* _To-do item_: Take the lines below between the one holding "analizzare il nostro" and the one holding "pubblicità e social", inclusive, and copy them exactly. Add nothing.

*** Provided records Section Begins ***

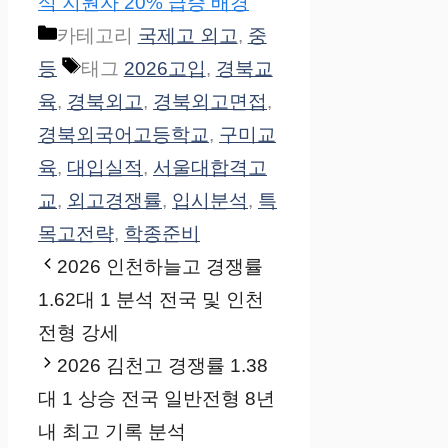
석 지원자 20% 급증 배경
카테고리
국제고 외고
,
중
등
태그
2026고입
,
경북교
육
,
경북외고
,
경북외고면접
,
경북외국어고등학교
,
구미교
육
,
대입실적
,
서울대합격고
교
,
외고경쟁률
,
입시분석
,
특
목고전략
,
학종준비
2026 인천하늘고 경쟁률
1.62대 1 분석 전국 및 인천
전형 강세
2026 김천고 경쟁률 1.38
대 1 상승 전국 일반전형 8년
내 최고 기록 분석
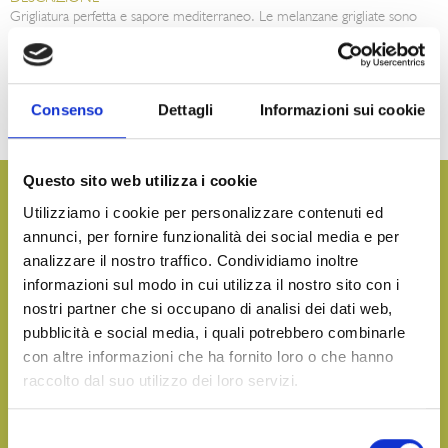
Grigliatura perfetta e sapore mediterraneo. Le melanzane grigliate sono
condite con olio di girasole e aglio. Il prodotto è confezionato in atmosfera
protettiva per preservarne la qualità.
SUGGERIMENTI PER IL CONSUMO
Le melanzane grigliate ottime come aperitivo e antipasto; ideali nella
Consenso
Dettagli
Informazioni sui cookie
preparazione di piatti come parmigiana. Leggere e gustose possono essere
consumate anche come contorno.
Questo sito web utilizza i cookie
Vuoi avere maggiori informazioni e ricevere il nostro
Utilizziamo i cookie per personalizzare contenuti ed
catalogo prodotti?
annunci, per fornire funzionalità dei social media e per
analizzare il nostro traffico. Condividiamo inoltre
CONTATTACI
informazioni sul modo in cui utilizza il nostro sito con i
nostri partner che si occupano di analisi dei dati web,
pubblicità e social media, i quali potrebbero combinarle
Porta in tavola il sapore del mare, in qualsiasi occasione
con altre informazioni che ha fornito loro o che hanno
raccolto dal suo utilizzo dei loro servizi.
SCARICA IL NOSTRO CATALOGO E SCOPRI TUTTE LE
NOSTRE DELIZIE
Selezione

*** Provided records Section Ends ***
*** Provided records Section Begins ***

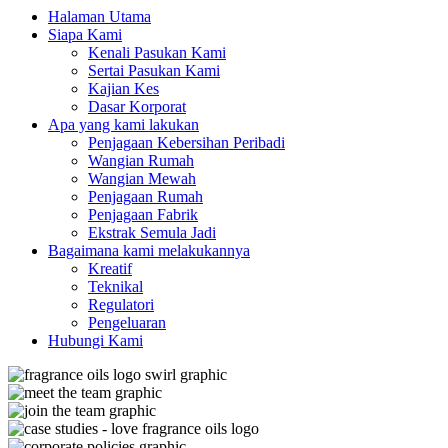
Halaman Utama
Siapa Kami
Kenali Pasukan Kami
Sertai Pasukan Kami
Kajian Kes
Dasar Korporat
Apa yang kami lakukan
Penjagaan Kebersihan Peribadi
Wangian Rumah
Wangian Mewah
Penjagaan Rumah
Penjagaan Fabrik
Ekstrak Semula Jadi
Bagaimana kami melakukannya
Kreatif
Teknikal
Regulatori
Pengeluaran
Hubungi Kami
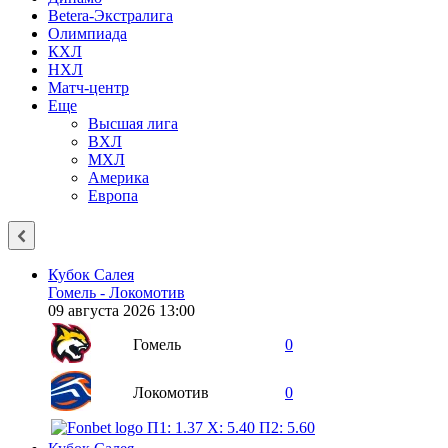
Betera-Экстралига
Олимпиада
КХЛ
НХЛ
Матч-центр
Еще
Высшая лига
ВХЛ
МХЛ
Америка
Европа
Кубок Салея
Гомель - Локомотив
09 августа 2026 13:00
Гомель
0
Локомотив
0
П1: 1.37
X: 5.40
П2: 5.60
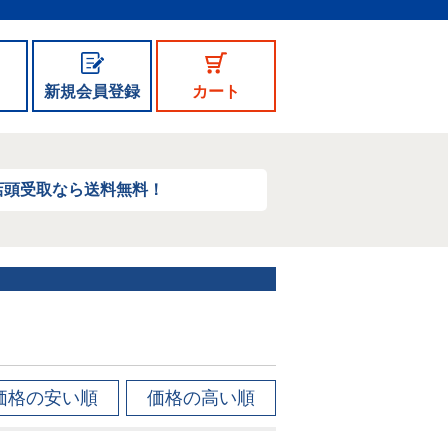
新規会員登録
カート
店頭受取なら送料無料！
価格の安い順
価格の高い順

*** Provided records Section Ends ***
*** Provided records Section Begins ***

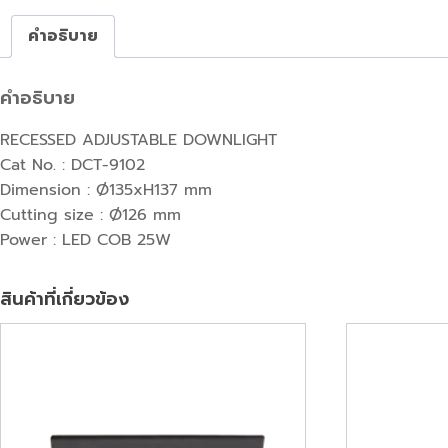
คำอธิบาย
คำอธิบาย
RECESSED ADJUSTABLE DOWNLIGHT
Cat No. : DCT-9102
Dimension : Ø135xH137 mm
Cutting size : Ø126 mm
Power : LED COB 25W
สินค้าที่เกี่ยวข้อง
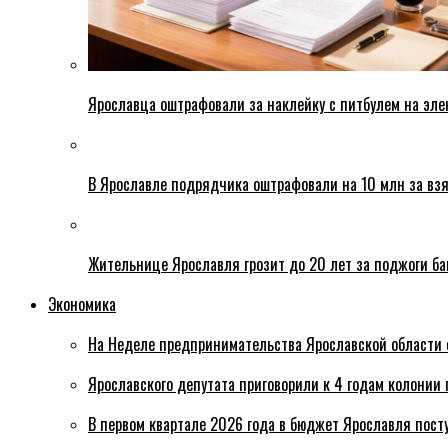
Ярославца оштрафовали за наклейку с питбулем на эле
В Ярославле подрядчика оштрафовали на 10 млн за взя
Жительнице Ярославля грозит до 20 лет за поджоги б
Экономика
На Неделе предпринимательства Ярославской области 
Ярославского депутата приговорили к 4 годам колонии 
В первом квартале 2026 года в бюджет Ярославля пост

*** Provided records Section Ends ***

* _Output for this task_:
analizzare il nostro traffico. Condividiamo inoltre
CONTATTACI
informazioni sul modo in cui utilizza il nostro sito con i
nostri partner che si occupano di analisi dei dati web,
pubblicità e social media, i quali potrebbero combinarle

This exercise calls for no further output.